Watching college hoops during March Madness is an adrenaline rush for all that love sports, basketball or just a good contest by opposing forces. The other day I was watching Purdue get throttled by Texas Tech when my son, who is not athletically inclined nor has interest in anything involving a ball, started yelling, "Call timeout! Call timeout!" I did a double-take and, after a timeout was called, I asked my son, “What's up with you yelling, ‘Call timeout!’? I didn’t think you even liked basketball!” He said that he could take or leave basketball but the reason why he was yelling for a timeout was that the pace was getting out of hand for Purdue. He said that Purdue needed to slow the game down and reframe their heads. Wow, my 16-year-old son said that? (This is the son that can drive the wheels off a race car but throws a baseball like a newborn baby calf.)

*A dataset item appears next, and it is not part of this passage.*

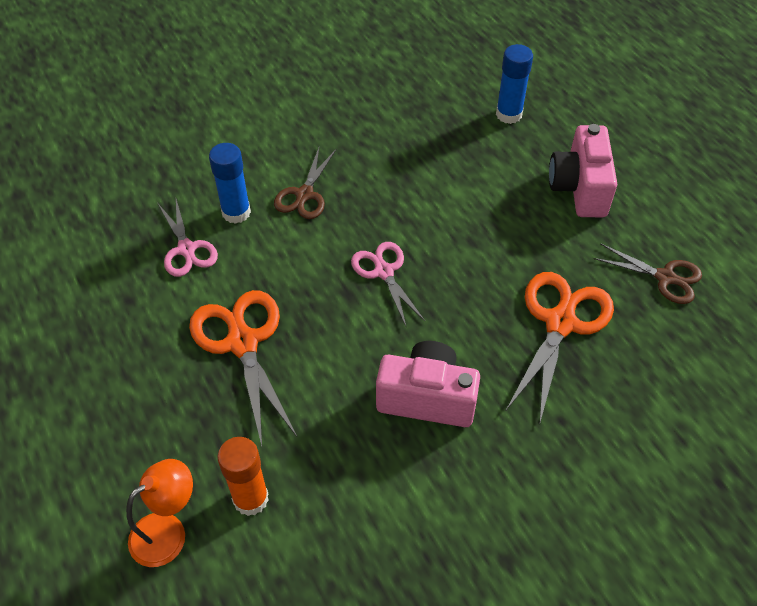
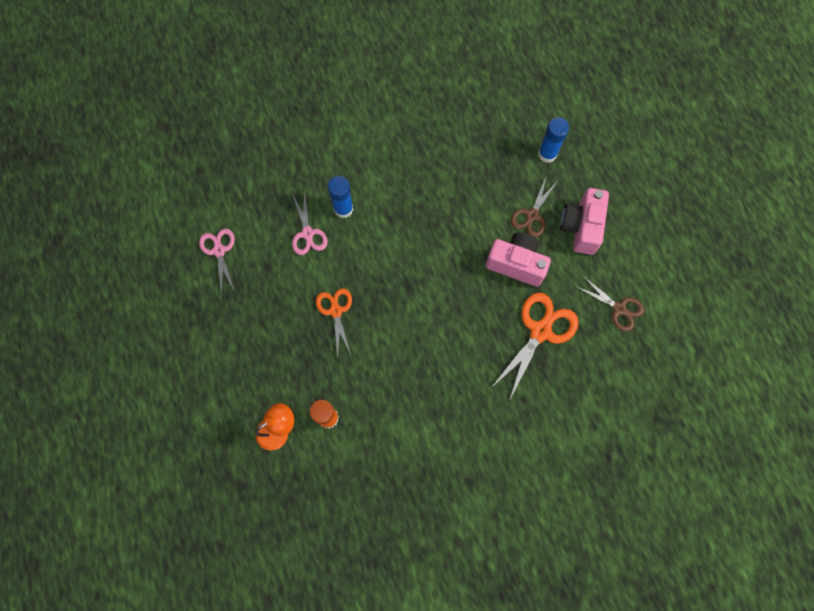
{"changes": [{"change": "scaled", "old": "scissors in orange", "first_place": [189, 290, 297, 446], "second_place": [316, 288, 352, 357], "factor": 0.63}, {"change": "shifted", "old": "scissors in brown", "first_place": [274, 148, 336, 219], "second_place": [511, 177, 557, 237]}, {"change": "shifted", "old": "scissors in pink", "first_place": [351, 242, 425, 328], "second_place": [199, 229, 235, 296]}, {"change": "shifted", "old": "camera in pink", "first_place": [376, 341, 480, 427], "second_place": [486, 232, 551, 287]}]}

I found it fascinating that a non-interested teenager watched an intense basketball game long enough to pick-up on when a situation was being outpaced by the losing players’ mental game. Like in sports, the same thing happens in sales. Has it ever happened to you that your prospect begins to out-pace you, or, worse yet, your “head and all the spinning thoughts” begin to outpace the reality of the encounter? It happens!
Funny thing - you want to know what I do when my reality begins to run faster than what “is”? I make a “T” with my hands and call a timeout. That’s right, I call an audible and say, “timeout!” Just that saying allows me to mentally catch up and distance myself from my out of control thinking and it gets me back into the moment. As for the prospect, I just tell them that what they just said or the question they just asked was insightful but to please give me a few seconds to ponder that and get caught up. Don’t worry about the exact words to say after you call a timeout because it doesn’t matter. That split second interruption helped, as my son would say, “to slow the game down to reframe your head!” Not bad for a 16-year-old!